- **Task instructions**
Make an exact copy of the entries below with the pictures removed.

- **Given data**

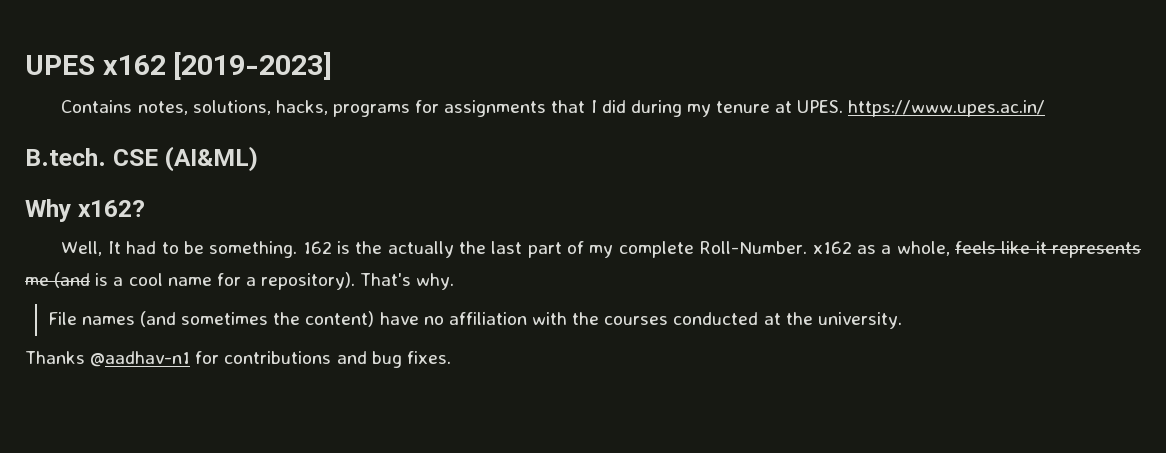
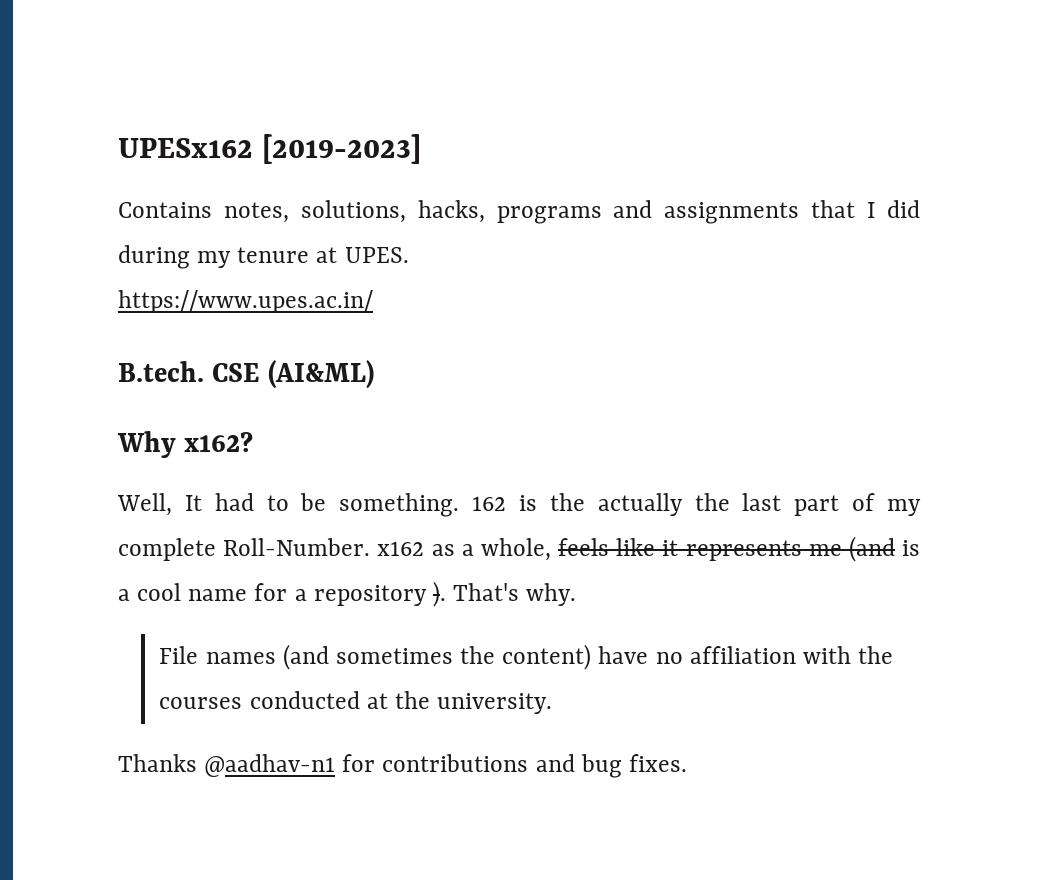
[25,55,166,75] UPES x162 -> [118,138,253,158] UPESx162
[415,100,440,113] for -> [613,200,653,218] and
(844, 106) none -> (409, 255) //
[261,272,356,290] repository). -> [313,581,446,607] repository ).

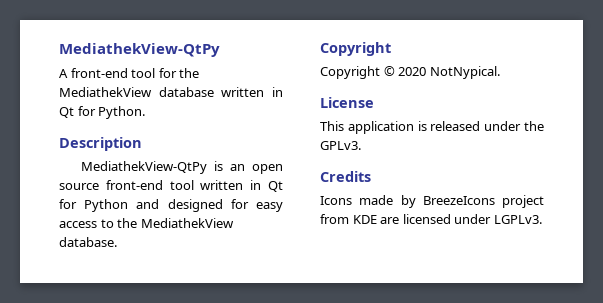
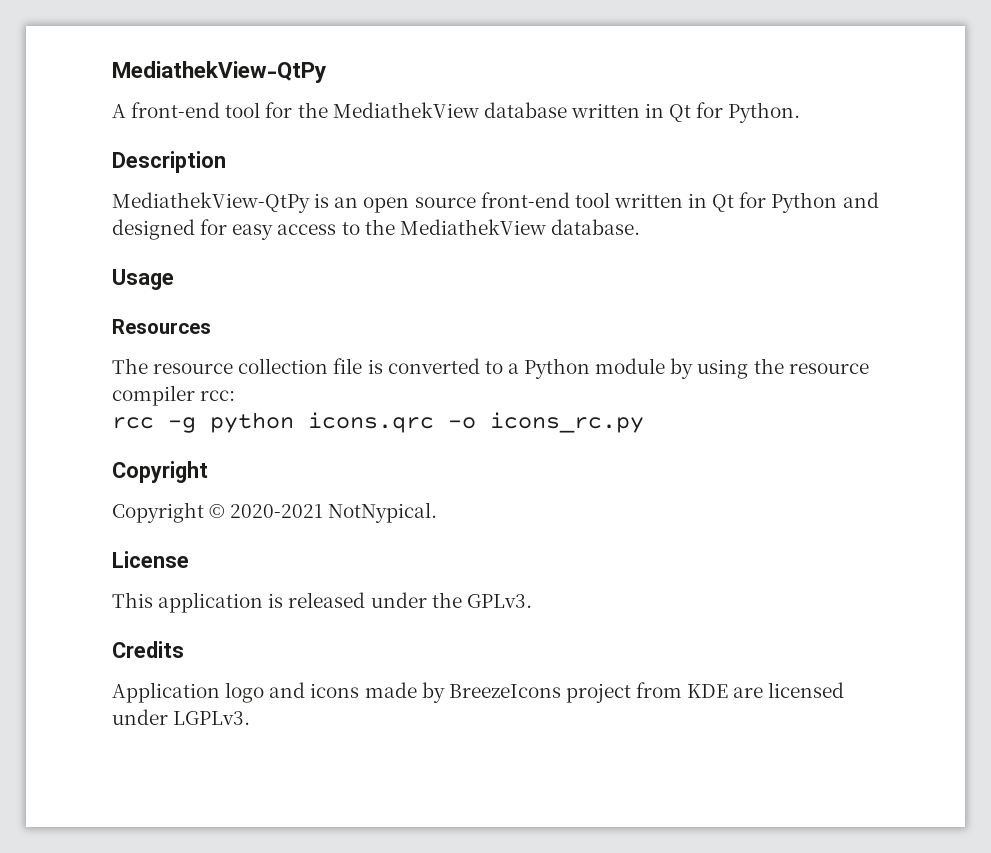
(117, 242) none -> [112,269,174,290] [112,319,211,334] [112,358,869,379] [112,385,236,406] [112,412,644,433] // Usage // Resources // The resource collection file is converted to a Python module by using the resource compiler rcc: // rcc -g python icons.qrc -o icons_rc.py
[398,67,427,76] 2020 -> [230,504,324,518] 2020-2021
[320,196,352,205] Icons -> [112,682,360,703] Application logo and icons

- **Problem solution**
[25,55,166,75] UPES x162 -> [118,138,253,158] UPESx162
[415,100,440,113] for -> [613,200,653,218] and
(844, 106) none -> (409, 255) //
[261,272,356,290] repository). -> [313,581,446,607] repository ).

(117, 242) none -> [112,269,174,290] [112,319,211,334] [112,358,869,379] [112,385,236,406] [112,412,644,433] // Usage // Resources // The resource collection file is converted to a Python module by using the resource compiler rcc: // rcc -g python icons.qrc -o icons_rc.py
[398,67,427,76] 2020 -> [230,504,324,518] 2020-2021
[320,196,352,205] Icons -> [112,682,360,703] Application logo and icons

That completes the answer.